### [Given information]
-.-.-

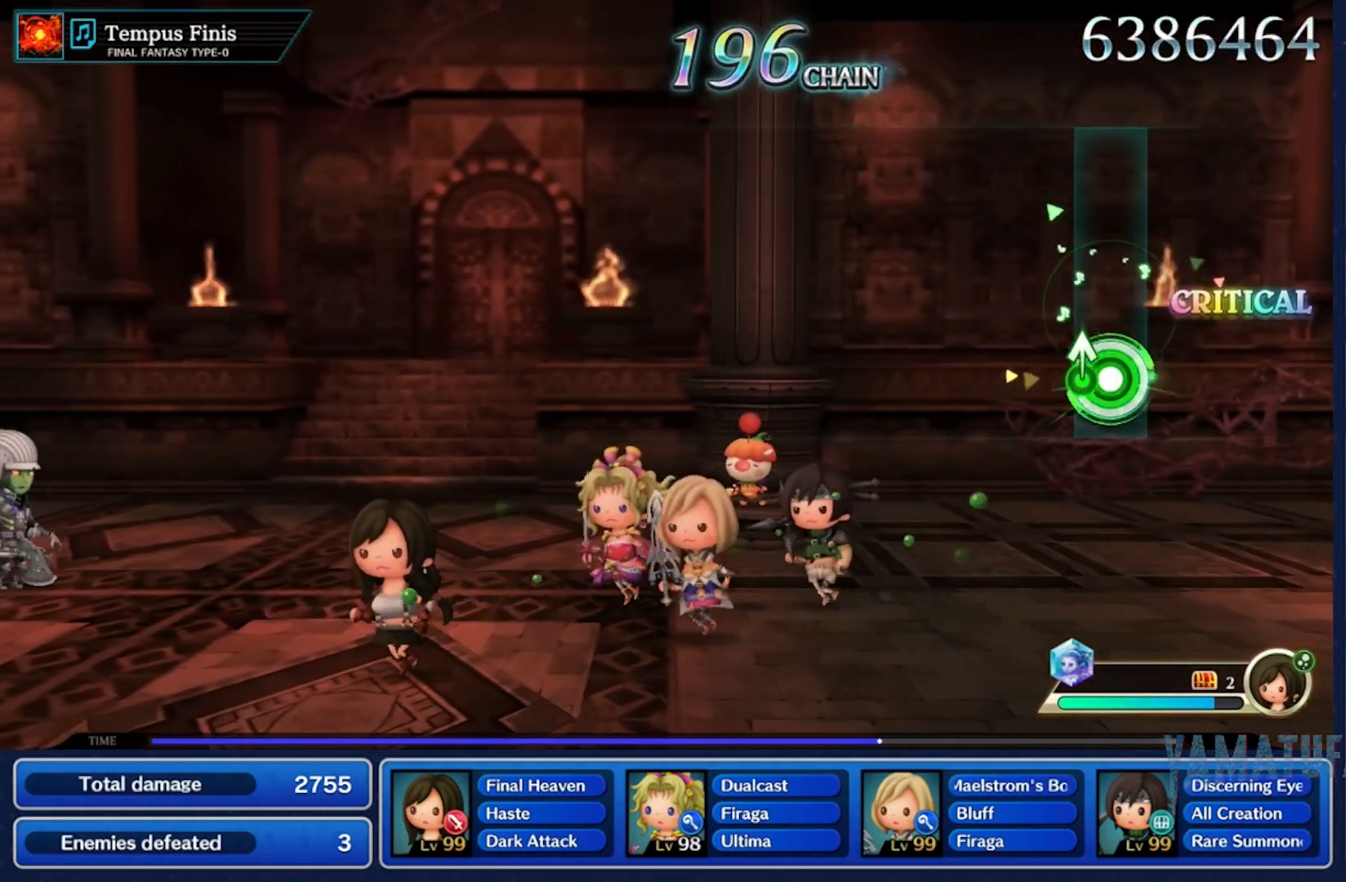
Gameplay with a controller (Nintendo layout); each line is a JSON object with the inputs held at the frame after it. "button_events" lists button changes between this image and that frame as [ms after this image, input, new state], when the widget could be followed in between (sticks are given only as held states). Not read: L3 R3 SELECT START.
{"buttons": [], "left_stick": "center", "right_stick": "center", "button_events": [[183, "R2", "up"]]}
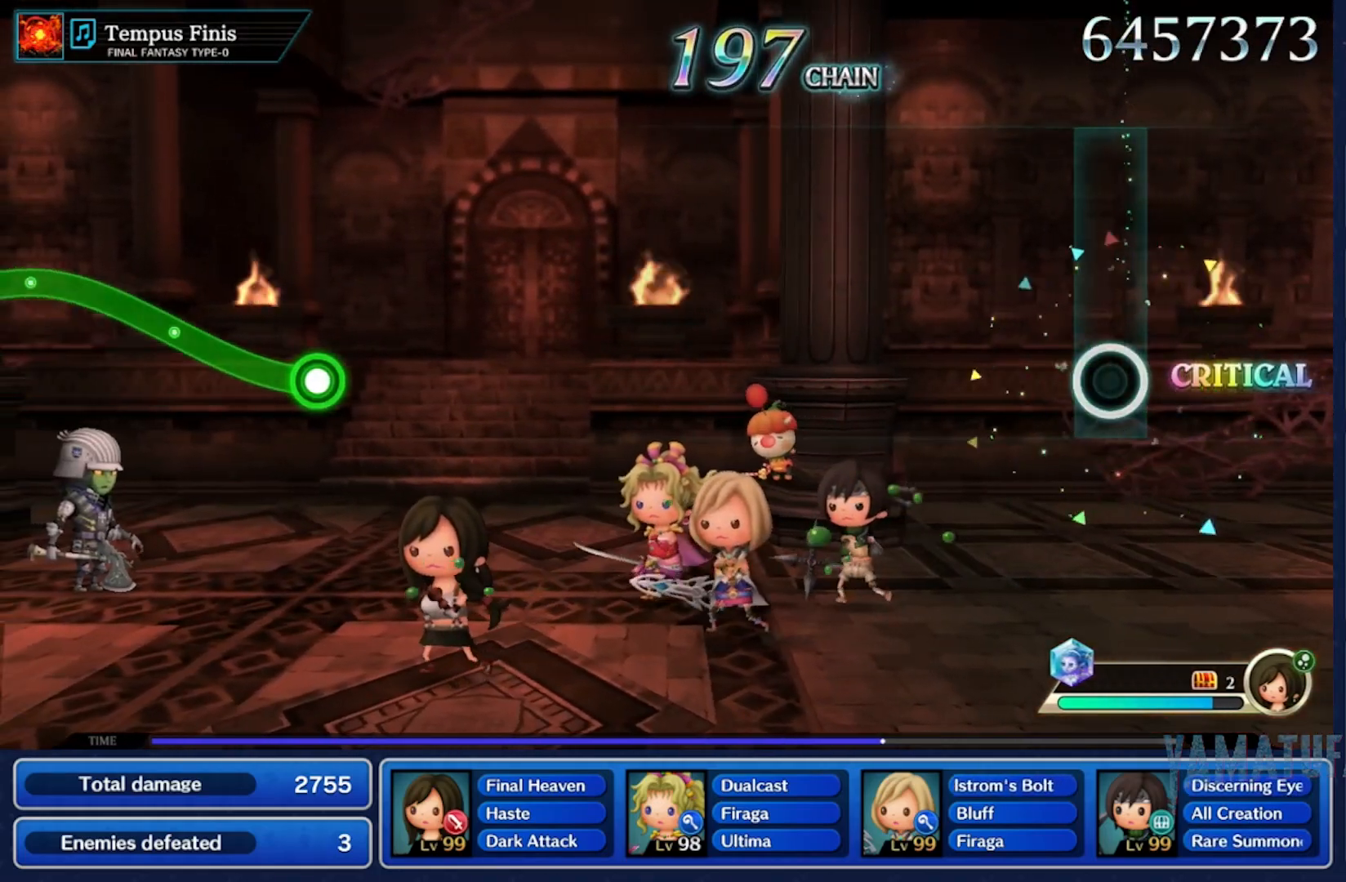
{"buttons": [], "left_stick": "center", "right_stick": "center", "button_events": []}
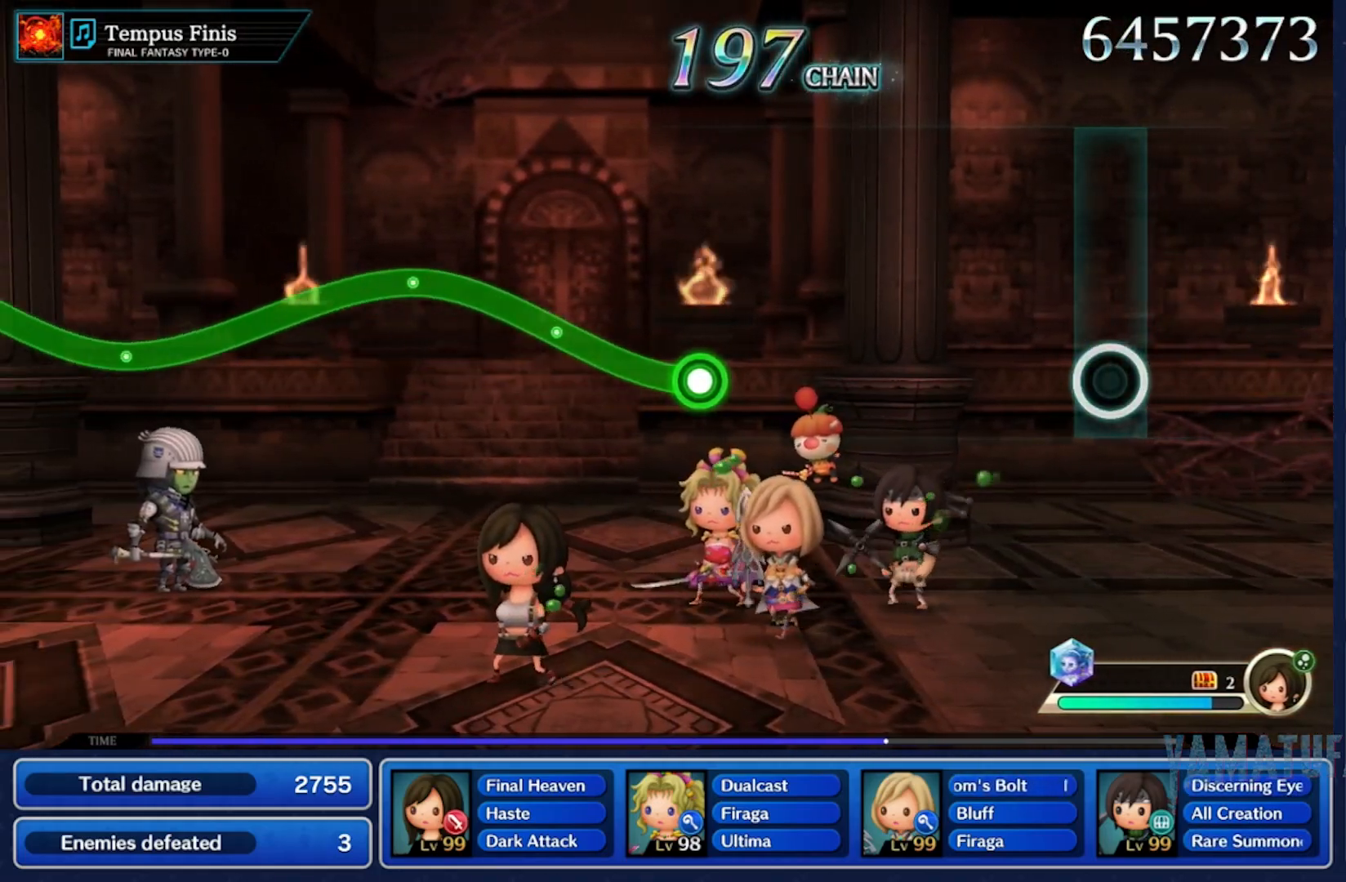
{"buttons": [], "left_stick": "center", "right_stick": "center", "button_events": []}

-.-.-

### [Task to carry out]
Repeat the listing word for word. Leave images out.

### [Task solution]
Gameplay with a controller (Nintendo layout); each line is a JSON object with the inputs held at the frame after it. "button_events" lists button changes between this image and that frame as [ms after this image, input, new state], when the widget could be followed in between (sticks are given only as held states). Not read: L3 R3 SELECT START.
{"buttons": [], "left_stick": "center", "right_stick": "center", "button_events": [[183, "R2", "up"]]}
{"buttons": [], "left_stick": "center", "right_stick": "center", "button_events": []}
{"buttons": [], "left_stick": "center", "right_stick": "center", "button_events": []}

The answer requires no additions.